As long as risks are addressed by regulation, Australia central bank governor Phillip Lowe believes a private solution is preferable for cryptocurrencies.
The Governor of the Reserve Bank of Australia prefers private crypto
A panel discussion that was being held at the G20 finance officials conference in Indonesia and was being webcast live had Phillip Lowe as a participant.
During the same event, the head of the Hong Kong Monetary Authority (HKMA) said that more inspection of such tokens might also help decrease the risks associated with decentralized finance (DeFi) projects, which are a component of the ecosystem around cryptocurrencies.
Lowe went on to argue that private money had a number of disadvantages that were inescapable and that investors would almost always select official currencies supported by the state.

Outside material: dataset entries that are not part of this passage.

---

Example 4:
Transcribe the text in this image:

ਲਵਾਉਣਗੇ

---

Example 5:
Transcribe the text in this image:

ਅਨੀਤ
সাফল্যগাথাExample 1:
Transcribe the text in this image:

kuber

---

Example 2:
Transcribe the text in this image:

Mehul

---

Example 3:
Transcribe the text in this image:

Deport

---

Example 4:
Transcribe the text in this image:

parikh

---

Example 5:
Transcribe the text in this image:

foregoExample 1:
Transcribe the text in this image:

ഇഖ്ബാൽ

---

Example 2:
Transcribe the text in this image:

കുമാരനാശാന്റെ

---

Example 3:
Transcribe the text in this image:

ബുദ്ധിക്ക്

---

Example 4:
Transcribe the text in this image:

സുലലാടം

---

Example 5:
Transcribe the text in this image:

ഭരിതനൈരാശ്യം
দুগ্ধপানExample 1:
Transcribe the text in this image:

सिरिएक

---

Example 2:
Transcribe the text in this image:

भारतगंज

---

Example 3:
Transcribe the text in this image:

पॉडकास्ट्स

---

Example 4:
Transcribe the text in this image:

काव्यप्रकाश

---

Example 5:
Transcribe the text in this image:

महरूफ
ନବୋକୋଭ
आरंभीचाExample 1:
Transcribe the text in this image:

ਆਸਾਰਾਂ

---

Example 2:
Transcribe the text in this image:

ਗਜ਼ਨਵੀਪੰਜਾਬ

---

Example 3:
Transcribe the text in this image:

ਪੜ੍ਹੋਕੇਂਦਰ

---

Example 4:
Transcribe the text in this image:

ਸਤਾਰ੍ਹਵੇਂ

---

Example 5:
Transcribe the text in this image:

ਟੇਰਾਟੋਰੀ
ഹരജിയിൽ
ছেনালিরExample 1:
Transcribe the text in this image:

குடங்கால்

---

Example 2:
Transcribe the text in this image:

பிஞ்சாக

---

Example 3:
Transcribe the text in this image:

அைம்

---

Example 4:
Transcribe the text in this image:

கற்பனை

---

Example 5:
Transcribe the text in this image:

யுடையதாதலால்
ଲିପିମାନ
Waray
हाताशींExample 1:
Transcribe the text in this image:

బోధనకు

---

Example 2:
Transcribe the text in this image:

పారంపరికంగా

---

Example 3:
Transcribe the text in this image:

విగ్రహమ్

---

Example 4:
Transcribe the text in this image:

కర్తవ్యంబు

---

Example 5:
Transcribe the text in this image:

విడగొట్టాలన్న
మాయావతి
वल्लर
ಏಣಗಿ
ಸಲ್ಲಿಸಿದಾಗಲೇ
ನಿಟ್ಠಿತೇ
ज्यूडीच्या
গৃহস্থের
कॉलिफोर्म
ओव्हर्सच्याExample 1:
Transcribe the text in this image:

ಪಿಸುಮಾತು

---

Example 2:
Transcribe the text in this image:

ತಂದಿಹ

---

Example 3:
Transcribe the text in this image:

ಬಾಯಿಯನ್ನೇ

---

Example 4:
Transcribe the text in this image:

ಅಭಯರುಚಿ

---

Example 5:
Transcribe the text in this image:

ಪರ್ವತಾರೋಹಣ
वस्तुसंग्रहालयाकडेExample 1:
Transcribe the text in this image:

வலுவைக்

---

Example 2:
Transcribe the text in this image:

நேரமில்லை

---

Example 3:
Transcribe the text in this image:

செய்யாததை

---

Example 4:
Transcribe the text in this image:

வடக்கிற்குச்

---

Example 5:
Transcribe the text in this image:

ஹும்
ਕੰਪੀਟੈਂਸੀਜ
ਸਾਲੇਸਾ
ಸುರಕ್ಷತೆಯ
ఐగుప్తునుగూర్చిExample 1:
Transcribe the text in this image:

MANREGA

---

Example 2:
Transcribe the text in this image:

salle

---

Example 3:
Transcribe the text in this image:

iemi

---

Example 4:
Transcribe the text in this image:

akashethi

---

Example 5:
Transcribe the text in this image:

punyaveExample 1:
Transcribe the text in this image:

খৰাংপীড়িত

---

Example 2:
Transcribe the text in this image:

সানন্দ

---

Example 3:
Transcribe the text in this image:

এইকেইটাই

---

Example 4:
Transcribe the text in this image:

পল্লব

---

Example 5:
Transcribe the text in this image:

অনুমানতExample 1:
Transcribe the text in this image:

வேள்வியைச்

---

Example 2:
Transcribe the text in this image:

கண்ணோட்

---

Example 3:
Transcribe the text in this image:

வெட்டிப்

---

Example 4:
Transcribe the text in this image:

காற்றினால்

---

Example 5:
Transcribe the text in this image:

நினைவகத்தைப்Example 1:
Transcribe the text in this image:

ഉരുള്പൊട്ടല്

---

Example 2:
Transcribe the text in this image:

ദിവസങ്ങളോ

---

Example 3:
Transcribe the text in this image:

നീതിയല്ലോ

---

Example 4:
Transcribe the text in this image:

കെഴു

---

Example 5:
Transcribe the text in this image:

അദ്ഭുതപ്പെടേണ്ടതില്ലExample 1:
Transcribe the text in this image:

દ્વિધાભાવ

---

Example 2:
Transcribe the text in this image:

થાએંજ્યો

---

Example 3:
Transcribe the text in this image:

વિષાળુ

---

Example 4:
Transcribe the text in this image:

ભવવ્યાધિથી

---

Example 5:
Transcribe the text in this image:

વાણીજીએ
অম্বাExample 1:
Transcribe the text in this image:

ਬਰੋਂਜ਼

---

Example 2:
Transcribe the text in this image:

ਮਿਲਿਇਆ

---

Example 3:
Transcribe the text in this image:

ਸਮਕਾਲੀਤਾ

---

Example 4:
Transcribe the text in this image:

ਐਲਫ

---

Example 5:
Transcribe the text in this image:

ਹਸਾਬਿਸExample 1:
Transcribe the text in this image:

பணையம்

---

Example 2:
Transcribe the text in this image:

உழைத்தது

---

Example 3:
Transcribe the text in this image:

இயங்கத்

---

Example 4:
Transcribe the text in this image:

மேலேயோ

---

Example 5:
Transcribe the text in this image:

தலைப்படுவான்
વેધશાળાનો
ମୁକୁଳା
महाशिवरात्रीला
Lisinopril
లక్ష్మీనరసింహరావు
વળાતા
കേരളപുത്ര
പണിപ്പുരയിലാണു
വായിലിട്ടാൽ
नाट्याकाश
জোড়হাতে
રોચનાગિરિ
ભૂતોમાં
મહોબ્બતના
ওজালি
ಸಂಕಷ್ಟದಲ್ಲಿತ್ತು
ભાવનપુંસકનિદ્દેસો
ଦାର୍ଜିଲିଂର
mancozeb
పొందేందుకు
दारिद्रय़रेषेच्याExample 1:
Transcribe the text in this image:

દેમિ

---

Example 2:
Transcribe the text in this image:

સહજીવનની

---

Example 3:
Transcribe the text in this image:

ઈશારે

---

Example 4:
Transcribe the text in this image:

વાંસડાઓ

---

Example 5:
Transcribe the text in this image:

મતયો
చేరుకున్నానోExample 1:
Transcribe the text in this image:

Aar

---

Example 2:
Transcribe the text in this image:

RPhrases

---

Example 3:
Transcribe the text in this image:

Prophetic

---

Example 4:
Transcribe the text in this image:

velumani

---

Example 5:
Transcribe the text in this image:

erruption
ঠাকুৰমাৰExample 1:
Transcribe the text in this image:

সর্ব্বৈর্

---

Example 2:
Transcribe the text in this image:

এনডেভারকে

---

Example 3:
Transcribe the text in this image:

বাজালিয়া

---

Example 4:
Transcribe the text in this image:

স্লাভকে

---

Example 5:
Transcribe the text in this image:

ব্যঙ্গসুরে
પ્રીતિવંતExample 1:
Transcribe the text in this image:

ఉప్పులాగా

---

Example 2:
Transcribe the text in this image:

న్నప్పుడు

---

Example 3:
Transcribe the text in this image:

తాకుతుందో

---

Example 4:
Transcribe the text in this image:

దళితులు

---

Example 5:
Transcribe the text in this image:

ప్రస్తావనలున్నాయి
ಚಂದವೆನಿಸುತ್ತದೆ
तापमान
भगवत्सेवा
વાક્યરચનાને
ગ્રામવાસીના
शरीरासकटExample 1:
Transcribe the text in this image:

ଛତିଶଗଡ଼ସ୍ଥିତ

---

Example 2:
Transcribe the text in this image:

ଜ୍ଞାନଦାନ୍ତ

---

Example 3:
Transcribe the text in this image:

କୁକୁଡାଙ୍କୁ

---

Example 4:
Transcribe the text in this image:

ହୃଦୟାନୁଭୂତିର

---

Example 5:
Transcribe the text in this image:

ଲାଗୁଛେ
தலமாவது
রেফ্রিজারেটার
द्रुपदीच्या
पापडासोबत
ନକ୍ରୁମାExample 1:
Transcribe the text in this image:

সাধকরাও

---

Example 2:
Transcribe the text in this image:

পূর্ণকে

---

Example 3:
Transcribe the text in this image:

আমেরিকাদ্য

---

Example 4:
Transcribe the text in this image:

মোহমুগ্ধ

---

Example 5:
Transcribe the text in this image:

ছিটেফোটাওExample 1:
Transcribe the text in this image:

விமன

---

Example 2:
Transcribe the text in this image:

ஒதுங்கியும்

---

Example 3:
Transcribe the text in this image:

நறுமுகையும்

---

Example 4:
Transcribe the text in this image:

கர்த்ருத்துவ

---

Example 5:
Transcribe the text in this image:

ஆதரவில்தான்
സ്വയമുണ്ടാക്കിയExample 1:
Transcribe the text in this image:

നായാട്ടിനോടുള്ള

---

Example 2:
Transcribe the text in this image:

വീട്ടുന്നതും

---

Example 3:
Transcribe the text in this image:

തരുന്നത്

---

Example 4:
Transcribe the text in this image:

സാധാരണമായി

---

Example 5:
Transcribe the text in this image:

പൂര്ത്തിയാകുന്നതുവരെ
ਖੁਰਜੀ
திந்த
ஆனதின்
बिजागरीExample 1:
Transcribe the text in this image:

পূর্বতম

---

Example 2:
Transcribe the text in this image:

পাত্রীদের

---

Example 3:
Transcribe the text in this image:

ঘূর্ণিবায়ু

He said that this was because private money had a limited supply.
Nevertheless, this demonstrated that there was a need for regulation at the time when the private sector was developing the idea of an approved Australian dollar-linked stablecoin.
The National Association of Federally-Insured Credit Unions wrote a letter to the United States Department of Commerce expressing their agreement with Lowe’s skepticism regarding the implementation of a digital token at central banks due to the high costs involved.
However, the nations who are actively creating or experimenting with central bank digital currency (CBDC), such as China, the European Union, and the Bahamas, do not share their perspective on the expenses of digital token systems at central banks.
In a comparable turn of events, officials in Australia have recently said that a framework in the form of a rule book is the most effective way to combat the hazards that are associated with cryptocurrency.
Instead of actively regulating cryptocurrencies, their objective is to govern the exchanges where cryptocurrencies are bought and sold.